=== Set tasks ===
(a) Answer these questions using the boxing report:
(i) On what date was the report published?
(ii) Which title was Carl Frampton defending?
(iii) In which arena did the bout take place?
(b) Reproduce the records from their first line up to and including the line with "road: (155, 71)".

Carl Frampton KO6 Jeremy Parodi

By Matt McGrain on October 20, 2013
Carl Frampton KO6 Jeremy Parodi
Another beautiful overhand right opened up the body, and Carl Frampton feasted.

“I’ve a message for every super-bantamweight in the world,” said Frampton. “I’m coming for you. I’m ready for anyone now…”

Belfast boy Carl “The Jackal” Frampton scored the twelfth knockout of his career this weekend in defense of his European super-bantamweight title. Boxing in front of a rabid hometown crowd, the hostility during the ringwalk of his teak tough challenger, Frenchman Jeremy Parodi, was palpable. When Frampton was introduced it seemed momentarily that the roof would be blown straight off the Odyssey Arena by the nine thousand strong crowd. Barry McGuigan, at last, has a successor.

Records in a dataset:
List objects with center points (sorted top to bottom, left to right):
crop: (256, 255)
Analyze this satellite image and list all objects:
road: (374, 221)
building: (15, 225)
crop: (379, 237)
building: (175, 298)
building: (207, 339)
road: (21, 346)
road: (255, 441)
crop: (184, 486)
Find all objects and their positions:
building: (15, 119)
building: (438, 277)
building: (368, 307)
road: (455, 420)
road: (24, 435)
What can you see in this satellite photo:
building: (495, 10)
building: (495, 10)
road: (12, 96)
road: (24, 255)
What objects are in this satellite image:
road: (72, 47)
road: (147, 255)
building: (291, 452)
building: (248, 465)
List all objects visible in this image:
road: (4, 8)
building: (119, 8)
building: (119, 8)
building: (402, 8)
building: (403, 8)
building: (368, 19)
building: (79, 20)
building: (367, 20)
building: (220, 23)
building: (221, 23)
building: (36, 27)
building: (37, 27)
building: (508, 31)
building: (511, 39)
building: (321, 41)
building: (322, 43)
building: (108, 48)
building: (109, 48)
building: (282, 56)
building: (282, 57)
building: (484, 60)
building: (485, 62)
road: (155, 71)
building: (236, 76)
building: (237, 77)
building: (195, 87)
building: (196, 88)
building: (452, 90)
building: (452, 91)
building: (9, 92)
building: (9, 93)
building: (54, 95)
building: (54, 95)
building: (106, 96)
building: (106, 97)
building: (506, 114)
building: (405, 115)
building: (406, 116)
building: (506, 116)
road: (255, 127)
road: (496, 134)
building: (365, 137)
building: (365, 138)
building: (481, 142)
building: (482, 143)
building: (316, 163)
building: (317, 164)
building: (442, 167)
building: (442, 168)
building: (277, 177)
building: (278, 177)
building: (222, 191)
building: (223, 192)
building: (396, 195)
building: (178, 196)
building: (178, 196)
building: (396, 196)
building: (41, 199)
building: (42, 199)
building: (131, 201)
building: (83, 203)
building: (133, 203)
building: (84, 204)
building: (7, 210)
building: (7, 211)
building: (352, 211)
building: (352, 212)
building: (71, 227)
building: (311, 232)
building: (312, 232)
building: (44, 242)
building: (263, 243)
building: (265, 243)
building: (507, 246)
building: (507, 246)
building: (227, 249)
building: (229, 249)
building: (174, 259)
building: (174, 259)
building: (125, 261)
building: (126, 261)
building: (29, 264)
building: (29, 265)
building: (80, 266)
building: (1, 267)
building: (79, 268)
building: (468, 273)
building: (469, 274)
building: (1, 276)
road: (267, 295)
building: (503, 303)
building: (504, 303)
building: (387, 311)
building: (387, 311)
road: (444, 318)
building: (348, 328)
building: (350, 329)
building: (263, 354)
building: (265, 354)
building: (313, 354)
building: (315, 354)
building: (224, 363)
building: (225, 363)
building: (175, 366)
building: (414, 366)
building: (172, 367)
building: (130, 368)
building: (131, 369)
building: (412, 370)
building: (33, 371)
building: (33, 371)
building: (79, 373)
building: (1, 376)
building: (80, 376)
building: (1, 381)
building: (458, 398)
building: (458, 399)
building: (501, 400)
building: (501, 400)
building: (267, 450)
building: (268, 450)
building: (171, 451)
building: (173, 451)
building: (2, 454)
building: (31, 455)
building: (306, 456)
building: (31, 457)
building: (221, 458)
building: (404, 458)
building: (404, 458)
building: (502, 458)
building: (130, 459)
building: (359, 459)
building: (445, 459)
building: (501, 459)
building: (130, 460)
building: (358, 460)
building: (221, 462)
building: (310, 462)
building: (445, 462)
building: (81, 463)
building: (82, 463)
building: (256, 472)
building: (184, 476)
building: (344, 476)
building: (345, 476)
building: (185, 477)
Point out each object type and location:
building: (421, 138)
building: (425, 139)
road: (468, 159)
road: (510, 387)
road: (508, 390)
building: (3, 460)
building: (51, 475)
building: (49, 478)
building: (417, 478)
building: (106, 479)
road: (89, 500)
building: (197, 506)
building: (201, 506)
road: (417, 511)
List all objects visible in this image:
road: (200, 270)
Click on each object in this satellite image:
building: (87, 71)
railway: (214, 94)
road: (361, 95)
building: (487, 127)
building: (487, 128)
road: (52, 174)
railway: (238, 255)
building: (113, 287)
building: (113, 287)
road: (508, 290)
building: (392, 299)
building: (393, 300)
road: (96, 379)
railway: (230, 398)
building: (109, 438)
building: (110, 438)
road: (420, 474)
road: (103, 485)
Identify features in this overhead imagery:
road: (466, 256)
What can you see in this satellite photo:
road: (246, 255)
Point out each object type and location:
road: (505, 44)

=== Results for the exercise ===
(a)
(i) October 20, 2013
(ii) His European super-bantamweight title
(iii) The Odyssey Arena

(b)
List objects with center points (sorted top to bottom, left to right):
crop: (256, 255)
Analyze this satellite image and list all objects:
road: (374, 221)
building: (15, 225)
crop: (379, 237)
building: (175, 298)
building: (207, 339)
road: (21, 346)
road: (255, 441)
crop: (184, 486)
Find all objects and their positions:
building: (15, 119)
building: (438, 277)
building: (368, 307)
road: (455, 420)
road: (24, 435)
What can you see in this satellite photo:
building: (495, 10)
building: (495, 10)
road: (12, 96)
road: (24, 255)
What objects are in this satellite image:
road: (72, 47)
road: (147, 255)
building: (291, 452)
building: (248, 465)
List all objects visible in this image:
road: (4, 8)
building: (119, 8)
building: (119, 8)
building: (402, 8)
building: (403, 8)
building: (368, 19)
building: (79, 20)
building: (367, 20)
building: (220, 23)
building: (221, 23)
building: (36, 27)
building: (37, 27)
building: (508, 31)
building: (511, 39)
building: (321, 41)
building: (322, 43)
building: (108, 48)
building: (109, 48)
building: (282, 56)
building: (282, 57)
building: (484, 60)
building: (485, 62)
road: (155, 71)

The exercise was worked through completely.